TEXT SHOWN →
Senate HELP Committee Approves Bill That Would Allow FDA To Regulate Tobacco
The Senate Health, Education, Labor and Pensions Committee on Wednesday voted 15-8 to approve a bill (S 982) giving FDA authority to regulate tobacco products, the Wall Street Journal reports. Under the bill, FDA could ban certain tobacco products, such as candy-flavored cigarettes, restrict tobacco advertising to black-and-white ads, and prohibit use of the terms "mild" and "low tar" (Yoest/Mundy, Wall Street Journal, 5/21). FDA also could limit the amount of nicotine in tobacco products, as well as enlarge warning labels. To pay for the new regulatory efforts, the bill would require all tobacco companies to pay a fee that would raise nearly $5.4 billion over the first 10 years.
Committee members voted down a number of amendments:
- An amendment by Sens. Richard Burr (R-N.C.) and Kay Hagan (D-N.C.) that would have created a new HHS agency to regulate tobacco that would have less authority than the bill gives to FDA. The amendment also would have banned all print advertisements for tobacco.
- Another amendment by Hagan would have limited cigarette testing to U.S. laboratories.
- An amendment proposed by Sen. Tom Coburn (R-Okla.) would have allowed FDA to regulate medical marijuana (Hunt/Posner, CongressDaily, 5/21).

DATA EXTRACT →
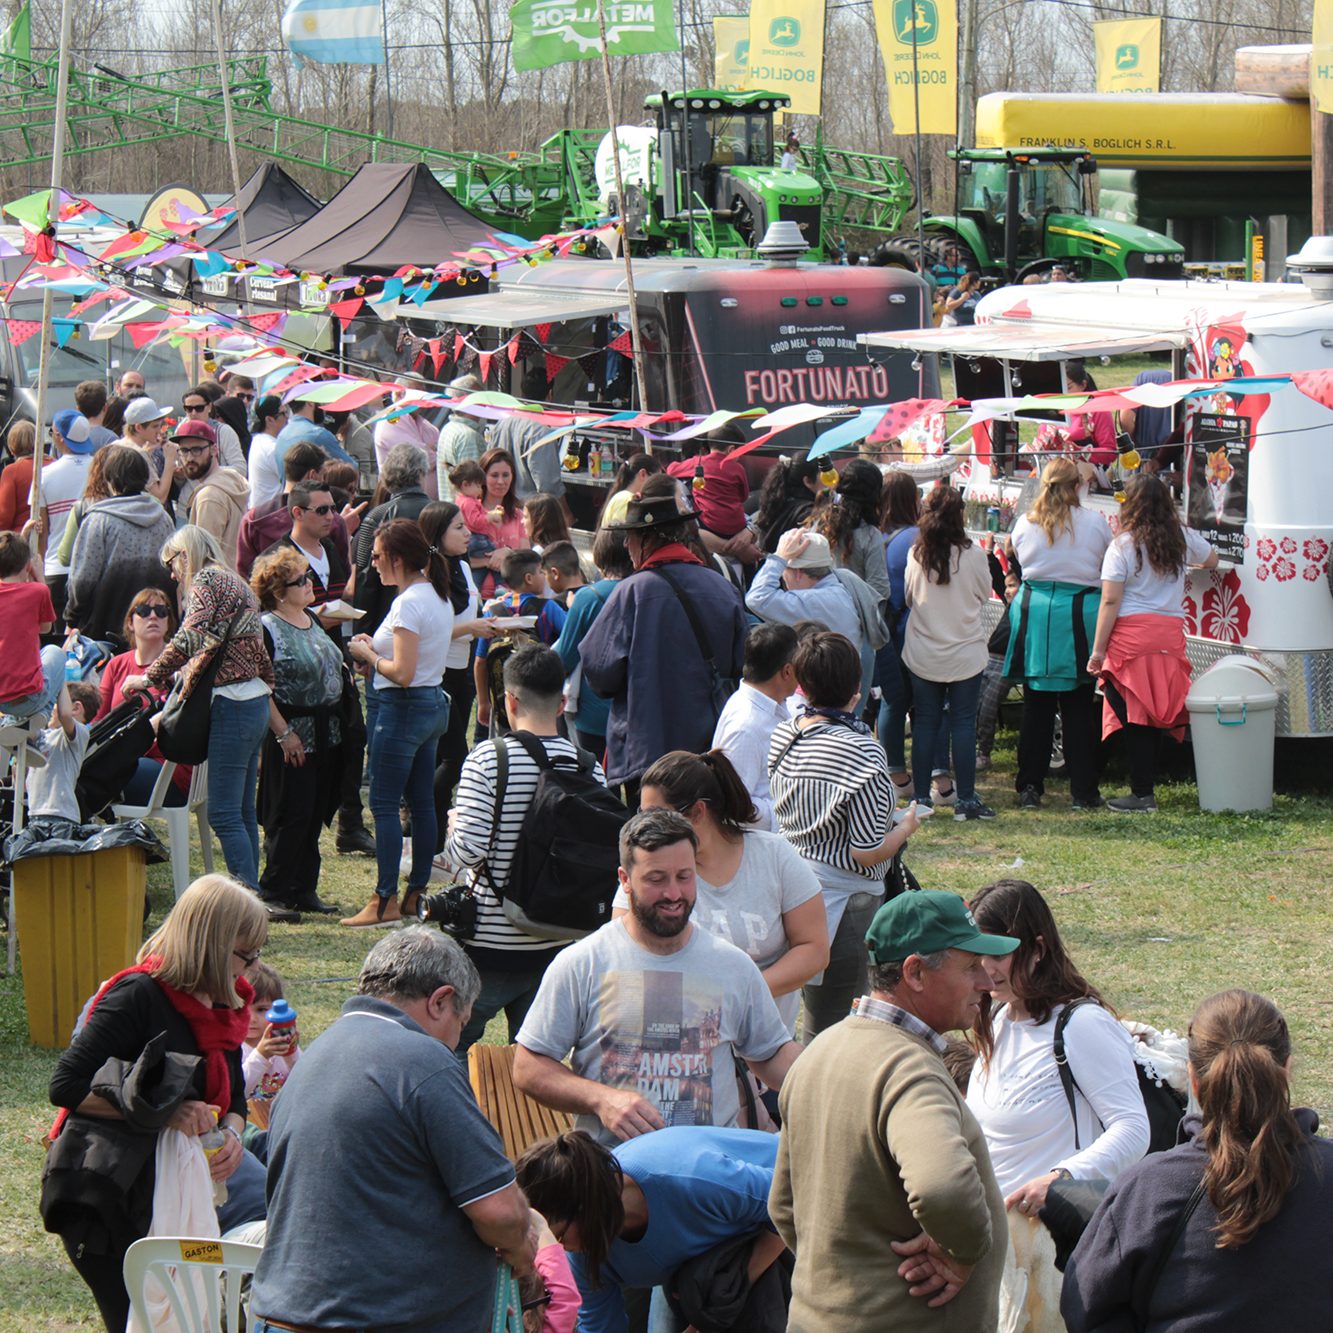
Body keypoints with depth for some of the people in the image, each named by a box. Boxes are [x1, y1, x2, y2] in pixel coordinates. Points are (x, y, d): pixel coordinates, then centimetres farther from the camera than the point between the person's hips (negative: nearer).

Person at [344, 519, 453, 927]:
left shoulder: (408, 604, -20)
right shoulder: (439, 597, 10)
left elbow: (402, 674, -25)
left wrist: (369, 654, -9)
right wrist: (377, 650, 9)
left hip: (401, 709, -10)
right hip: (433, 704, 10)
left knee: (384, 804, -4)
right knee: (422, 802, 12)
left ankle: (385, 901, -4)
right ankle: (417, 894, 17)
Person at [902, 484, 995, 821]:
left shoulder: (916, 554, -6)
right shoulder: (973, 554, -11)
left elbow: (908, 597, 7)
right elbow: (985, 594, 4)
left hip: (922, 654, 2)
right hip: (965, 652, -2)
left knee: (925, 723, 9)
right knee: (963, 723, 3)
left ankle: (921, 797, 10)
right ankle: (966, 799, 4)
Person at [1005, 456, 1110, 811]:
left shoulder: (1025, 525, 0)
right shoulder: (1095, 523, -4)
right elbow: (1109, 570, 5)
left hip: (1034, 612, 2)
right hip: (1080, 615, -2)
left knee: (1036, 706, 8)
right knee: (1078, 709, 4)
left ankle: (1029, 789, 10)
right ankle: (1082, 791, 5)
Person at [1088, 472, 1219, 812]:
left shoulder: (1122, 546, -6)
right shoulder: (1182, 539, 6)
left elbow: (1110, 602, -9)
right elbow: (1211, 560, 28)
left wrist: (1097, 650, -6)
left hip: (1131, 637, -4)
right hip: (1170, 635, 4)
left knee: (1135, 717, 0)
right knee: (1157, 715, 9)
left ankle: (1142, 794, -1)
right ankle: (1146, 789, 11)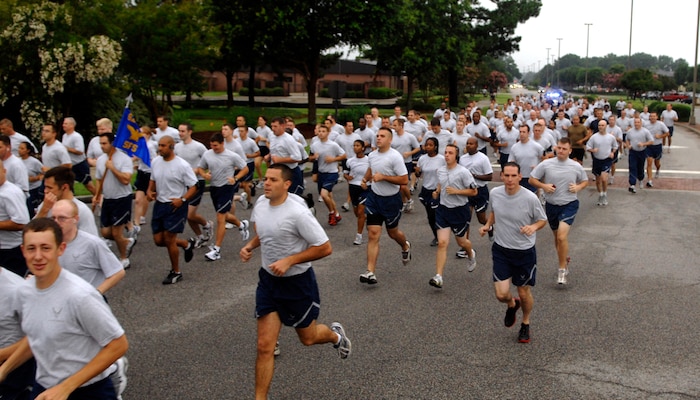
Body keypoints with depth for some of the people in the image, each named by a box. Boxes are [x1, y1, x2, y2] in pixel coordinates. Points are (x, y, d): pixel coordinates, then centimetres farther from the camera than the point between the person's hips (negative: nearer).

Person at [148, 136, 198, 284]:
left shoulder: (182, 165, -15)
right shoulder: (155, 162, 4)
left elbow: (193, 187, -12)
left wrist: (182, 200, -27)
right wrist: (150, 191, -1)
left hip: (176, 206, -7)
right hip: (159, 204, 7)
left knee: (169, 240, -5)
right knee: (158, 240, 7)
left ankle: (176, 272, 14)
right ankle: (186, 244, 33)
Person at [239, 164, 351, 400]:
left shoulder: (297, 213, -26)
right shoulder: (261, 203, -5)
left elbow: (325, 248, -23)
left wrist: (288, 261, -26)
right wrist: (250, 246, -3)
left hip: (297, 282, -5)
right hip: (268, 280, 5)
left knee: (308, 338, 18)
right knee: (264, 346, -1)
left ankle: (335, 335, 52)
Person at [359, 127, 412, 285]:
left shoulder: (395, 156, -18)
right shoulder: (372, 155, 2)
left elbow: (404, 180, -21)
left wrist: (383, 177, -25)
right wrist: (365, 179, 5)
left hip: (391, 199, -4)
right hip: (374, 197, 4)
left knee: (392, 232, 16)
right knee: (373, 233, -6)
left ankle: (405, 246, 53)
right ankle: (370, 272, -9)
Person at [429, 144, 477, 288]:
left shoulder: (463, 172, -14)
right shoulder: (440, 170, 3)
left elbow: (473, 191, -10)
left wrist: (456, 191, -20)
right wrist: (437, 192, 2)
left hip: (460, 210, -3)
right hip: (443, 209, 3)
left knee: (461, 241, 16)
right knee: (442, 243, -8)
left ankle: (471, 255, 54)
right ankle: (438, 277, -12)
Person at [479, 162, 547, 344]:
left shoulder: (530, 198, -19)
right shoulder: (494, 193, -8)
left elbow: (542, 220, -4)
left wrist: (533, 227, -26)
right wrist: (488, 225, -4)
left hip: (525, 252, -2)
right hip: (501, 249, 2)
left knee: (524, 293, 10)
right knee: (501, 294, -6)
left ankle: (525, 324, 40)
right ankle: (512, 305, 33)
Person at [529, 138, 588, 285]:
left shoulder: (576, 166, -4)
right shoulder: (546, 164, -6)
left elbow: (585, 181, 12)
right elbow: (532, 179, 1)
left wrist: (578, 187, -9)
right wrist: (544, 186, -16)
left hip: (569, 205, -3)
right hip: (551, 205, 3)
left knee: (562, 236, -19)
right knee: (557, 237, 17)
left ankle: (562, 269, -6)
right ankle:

WORK REQUEST →
Continue the article about the Senate committee's vote on the FDA tobacco bill, starting after its final sentence.

EXERCISE OUTPUT →
HELP ranking member Mike Enzi (R-Wyo.) offered amendments to impose larger penalties on tobacco companies that violate the legislation and limit the authorization for legislation to seven years. He later withdrew them after Sen. Chris Dodd (D-Conn.) promised that senators would evaluate the proposals before the bill goes to the floor.
Dodd said that the legislation could come to the Senate floor as soon as the first week in June. Dodd indicated that he is confident the bill will pass despite a threat of a filibuster from senators representing tobacco-producing states, such as Burr (Armstrong, CQ Today, 5/20). Similar legislation in the House (HR 1256) was approved in April; it does not include changes to tobacco products' warning labels (CongressDaily, 5/21).